The headline to a Boston Globe story this week was an attention-grabber: “Family terrorized by golf balls wins nearly $5 million from neighboring country club.”
My initial reaction was that of John McEnroe to a chair umpire when he got a ruling he disagreed with: “You cannot be serious!”
A family with three daughters, ages 2 to 5, sued Indian Pond Country Club in Kingston, Massachusetts, “for trespass over the continual bombardment — and won a permanent injunction against golf balls on their property.”
A jury awarded the Tenczars $3.5 million for damages and mental and emotional suffering. The Globe story noted that court records indicate that with interest the award totals $4.9 million.
It is golf’s version of the 1994 lawsuit where a woman sued McDonald’s for the burn she suffered from a cup of coffee and was awarded $3 million in punitive damages. Likewise, if you buy a house next to a golf course, you assume some level of risk.
As the Globe story detailed, the Tenczars purchased the brand-new four-bedroom, 3,000-square-foot home in Indian Pond Estates on the south shore for $750,000 in April 2017. That’s an important detail: the golf course, which opened in 2001 and was designed by Damian Pascuzzo, was there before the home. But the first time the family filled up the kiddie pool in the backyard, a stray golf ball from the 15th tee splashed in the water. So many windows were shattered that the Tenczars stopped replacing them with glass.
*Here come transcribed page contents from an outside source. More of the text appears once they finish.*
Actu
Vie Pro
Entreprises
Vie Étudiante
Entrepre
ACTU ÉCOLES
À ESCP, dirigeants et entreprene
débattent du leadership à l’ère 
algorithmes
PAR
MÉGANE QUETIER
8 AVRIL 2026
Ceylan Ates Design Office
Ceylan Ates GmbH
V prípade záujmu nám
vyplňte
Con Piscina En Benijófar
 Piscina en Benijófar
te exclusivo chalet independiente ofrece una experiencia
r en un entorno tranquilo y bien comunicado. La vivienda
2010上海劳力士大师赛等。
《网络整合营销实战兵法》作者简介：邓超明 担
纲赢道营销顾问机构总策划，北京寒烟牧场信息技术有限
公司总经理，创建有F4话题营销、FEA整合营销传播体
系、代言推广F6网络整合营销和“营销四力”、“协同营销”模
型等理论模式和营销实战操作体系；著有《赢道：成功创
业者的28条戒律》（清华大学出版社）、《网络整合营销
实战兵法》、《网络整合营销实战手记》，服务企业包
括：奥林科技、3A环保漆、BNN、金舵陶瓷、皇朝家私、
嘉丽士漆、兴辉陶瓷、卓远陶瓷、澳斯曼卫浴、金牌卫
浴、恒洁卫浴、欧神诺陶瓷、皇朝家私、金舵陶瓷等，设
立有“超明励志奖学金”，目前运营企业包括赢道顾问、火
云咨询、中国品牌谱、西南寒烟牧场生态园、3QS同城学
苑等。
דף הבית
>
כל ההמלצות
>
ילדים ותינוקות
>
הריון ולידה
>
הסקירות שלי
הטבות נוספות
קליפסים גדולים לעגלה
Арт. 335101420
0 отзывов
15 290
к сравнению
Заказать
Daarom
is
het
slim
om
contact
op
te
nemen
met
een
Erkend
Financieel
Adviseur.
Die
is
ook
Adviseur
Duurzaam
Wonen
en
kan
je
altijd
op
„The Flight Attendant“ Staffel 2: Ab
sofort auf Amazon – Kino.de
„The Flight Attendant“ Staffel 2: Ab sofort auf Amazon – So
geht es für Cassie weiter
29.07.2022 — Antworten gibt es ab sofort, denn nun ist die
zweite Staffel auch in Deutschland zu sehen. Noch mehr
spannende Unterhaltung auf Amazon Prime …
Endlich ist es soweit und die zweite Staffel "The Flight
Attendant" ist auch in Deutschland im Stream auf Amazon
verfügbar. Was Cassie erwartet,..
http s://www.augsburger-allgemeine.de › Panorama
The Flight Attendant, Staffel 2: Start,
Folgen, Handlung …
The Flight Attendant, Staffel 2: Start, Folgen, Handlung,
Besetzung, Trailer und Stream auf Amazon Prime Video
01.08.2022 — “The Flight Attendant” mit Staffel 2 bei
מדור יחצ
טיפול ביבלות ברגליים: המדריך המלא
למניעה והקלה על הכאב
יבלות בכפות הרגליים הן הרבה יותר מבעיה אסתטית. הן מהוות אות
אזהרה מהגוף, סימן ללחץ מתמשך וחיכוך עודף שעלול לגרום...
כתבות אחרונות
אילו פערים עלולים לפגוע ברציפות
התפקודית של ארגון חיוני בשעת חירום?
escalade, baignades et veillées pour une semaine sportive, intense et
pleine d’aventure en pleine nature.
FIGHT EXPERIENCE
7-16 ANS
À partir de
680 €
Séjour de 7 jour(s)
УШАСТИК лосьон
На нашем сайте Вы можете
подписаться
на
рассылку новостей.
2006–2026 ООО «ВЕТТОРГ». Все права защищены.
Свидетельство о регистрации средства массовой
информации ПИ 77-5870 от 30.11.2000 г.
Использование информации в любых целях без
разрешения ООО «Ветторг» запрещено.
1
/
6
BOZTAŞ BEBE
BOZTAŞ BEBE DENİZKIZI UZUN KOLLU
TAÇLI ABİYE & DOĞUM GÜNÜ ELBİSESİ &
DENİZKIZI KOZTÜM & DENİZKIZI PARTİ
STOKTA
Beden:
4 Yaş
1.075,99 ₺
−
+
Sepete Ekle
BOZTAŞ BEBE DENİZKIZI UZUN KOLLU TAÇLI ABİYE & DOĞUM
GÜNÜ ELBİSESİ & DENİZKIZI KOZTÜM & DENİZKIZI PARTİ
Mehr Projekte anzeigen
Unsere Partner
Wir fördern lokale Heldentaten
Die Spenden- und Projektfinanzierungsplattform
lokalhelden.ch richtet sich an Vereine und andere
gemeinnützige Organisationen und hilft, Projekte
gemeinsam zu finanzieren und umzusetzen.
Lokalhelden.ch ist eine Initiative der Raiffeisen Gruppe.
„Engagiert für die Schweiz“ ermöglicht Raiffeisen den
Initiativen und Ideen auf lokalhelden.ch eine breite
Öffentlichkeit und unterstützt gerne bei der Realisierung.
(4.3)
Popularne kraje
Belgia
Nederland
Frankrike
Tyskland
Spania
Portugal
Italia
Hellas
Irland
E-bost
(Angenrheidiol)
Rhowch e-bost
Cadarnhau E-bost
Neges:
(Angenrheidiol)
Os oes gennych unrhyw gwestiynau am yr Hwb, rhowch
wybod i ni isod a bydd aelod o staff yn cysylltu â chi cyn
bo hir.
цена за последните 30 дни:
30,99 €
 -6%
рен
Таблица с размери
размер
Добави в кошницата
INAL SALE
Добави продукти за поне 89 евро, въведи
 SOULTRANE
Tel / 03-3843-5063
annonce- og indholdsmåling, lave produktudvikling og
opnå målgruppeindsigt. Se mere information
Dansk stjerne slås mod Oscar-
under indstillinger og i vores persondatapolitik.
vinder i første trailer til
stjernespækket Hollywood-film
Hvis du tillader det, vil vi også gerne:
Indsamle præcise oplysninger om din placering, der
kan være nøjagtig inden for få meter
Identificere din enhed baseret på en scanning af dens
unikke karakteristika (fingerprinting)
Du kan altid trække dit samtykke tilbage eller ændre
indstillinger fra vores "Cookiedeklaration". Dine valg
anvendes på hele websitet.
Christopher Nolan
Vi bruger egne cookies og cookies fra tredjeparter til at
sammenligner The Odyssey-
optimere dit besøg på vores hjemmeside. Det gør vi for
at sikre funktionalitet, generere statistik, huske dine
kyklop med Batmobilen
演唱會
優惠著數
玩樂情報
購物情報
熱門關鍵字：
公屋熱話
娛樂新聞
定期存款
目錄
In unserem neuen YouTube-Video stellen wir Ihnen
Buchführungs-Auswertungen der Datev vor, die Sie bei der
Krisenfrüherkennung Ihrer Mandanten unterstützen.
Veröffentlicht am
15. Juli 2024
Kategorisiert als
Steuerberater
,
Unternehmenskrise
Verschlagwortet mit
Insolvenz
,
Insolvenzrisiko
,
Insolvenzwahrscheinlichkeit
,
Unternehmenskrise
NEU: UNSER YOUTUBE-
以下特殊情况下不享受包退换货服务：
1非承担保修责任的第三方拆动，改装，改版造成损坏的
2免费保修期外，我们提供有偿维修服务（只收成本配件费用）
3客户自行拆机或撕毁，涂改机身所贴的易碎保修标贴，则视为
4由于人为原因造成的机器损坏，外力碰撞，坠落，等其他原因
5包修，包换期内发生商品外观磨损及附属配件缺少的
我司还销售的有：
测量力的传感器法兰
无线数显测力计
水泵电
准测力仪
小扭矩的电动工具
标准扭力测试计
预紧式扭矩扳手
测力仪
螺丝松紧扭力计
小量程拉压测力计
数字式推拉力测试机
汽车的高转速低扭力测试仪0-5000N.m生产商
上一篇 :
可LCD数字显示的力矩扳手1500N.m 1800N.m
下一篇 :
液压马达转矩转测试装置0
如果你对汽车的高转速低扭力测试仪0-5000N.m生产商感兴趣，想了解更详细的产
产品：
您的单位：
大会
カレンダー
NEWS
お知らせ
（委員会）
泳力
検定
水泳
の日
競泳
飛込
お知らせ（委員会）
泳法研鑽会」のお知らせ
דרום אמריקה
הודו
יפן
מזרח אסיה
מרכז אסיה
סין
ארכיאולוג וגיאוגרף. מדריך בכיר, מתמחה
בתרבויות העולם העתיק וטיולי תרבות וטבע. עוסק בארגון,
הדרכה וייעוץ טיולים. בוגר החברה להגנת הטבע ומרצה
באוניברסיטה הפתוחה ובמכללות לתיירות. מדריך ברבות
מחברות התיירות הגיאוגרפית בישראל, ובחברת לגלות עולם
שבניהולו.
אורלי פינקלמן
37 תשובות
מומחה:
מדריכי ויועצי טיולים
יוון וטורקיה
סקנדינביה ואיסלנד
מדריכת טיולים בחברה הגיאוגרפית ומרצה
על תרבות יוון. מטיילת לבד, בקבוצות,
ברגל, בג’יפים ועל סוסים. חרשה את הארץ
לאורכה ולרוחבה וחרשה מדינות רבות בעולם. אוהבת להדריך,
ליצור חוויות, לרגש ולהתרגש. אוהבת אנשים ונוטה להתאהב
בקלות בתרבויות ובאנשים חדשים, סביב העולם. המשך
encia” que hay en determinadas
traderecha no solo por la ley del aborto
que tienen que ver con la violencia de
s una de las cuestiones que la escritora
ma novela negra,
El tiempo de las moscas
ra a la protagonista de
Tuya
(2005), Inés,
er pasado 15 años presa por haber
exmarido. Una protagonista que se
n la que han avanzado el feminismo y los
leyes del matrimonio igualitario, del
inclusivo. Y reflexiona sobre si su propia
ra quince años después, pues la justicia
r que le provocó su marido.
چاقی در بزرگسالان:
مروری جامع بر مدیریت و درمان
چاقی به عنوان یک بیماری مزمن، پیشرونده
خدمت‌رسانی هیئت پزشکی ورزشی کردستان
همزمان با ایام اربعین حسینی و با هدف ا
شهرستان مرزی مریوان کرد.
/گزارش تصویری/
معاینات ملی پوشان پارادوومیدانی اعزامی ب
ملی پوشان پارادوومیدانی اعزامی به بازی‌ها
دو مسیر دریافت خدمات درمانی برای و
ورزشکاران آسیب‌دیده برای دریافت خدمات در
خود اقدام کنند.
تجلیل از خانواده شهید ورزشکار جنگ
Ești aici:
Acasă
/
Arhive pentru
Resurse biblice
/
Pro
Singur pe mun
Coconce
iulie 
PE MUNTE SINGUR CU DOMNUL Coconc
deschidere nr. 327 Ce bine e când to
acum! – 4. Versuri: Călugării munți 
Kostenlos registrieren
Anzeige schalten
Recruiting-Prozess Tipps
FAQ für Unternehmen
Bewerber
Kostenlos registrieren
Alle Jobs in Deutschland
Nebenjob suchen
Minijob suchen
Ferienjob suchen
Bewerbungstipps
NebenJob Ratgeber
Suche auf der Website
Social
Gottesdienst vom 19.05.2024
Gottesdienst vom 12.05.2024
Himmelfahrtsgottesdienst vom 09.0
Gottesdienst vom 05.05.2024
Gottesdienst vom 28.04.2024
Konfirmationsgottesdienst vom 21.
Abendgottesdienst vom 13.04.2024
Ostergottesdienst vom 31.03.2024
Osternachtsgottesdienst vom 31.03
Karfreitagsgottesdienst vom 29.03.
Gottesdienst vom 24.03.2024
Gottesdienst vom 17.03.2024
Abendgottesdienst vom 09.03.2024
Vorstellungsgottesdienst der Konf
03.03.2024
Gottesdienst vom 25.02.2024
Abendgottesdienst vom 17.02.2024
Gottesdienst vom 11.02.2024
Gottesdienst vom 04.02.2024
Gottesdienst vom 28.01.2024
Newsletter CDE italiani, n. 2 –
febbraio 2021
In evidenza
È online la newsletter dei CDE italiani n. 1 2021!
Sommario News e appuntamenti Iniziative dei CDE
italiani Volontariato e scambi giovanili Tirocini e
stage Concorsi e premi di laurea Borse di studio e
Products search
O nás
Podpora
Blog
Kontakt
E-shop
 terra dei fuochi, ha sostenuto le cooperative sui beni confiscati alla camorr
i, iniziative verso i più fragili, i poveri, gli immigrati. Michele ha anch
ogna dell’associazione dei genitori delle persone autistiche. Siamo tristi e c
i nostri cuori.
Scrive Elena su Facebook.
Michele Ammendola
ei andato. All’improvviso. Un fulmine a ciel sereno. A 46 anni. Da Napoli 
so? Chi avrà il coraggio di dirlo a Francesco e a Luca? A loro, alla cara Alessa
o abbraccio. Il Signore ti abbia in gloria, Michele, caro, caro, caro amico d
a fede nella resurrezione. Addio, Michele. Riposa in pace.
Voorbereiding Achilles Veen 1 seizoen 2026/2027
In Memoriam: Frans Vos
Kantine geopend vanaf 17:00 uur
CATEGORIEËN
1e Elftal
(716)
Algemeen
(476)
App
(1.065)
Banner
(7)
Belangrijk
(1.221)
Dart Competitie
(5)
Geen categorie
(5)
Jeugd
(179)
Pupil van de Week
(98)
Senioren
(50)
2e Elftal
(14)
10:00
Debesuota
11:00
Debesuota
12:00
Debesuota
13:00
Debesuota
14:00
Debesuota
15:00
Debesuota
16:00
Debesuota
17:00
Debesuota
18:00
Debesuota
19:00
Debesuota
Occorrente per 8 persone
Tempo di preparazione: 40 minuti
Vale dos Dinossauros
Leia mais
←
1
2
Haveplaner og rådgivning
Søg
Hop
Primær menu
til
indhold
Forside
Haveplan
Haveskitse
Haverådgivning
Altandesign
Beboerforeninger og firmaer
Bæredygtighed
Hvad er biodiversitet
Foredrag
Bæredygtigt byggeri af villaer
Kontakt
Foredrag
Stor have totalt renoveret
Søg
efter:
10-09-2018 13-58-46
The story includes a photo of the frowning Tenczars holding a plastic crate swimming in golf balls that have hit their house over the past several years.
The Tenczars’ home sits on an elevated bank, putting the home in line with the 15th tee.
“Should we have looked into chances our house would be hit? Probably. I don’t know. We just fell in love with the house. It was our first house,” Erik Tenczar, 43, said in the article.
Efforts to contact the club apparently were met with no changes. To their credit, the family got an appraisal for netting, “only to be told a net couldn’t be constructed high enough to keep out balls.”
“They bought what they thought was their dream house and it became a nightmare for them,” said Bob Galvin, the Tenczars’ lawyer. “They couldn’t do anything outside during the golf season.”
“We never wanted a lawsuit; nobody wants a lawsuit,” Athina Tenczar told the Boston Globe. “We tried to go in civilly and work with them. We got some communication but then it stopped.”
“It’s not true that the golf course didn’t do anything,” the club’s lawyer, John Flemming said. “A suggestion that we were completely unresponsive, I don’t think is accurate at all.”
In March, lawyers for the country club filed a notice that it would seek to appeal the case.
“I’m extremely confident that the injunction will be struck down,” Flemming said. “In my opinion, as a matter of law, the verdict of $3.5 million for alleged emotional distress is against the weight of the evidence.”
In the meantime, the country club has reconfigured the tee box for the 15th hole, and the Tenczars say it has been months since they’ve seen a golf ball on their property. That should be problem solved, end of story, move on with your life, or else do the obvious thing: sell the house and buy another property to raise your family that doesn’t abut a golf course and put your children in harm’s way.
“Would you buy it?” Athina Tenczar said to the Globe’s reporter. She shook her head. “We’re not going to give this to another family.”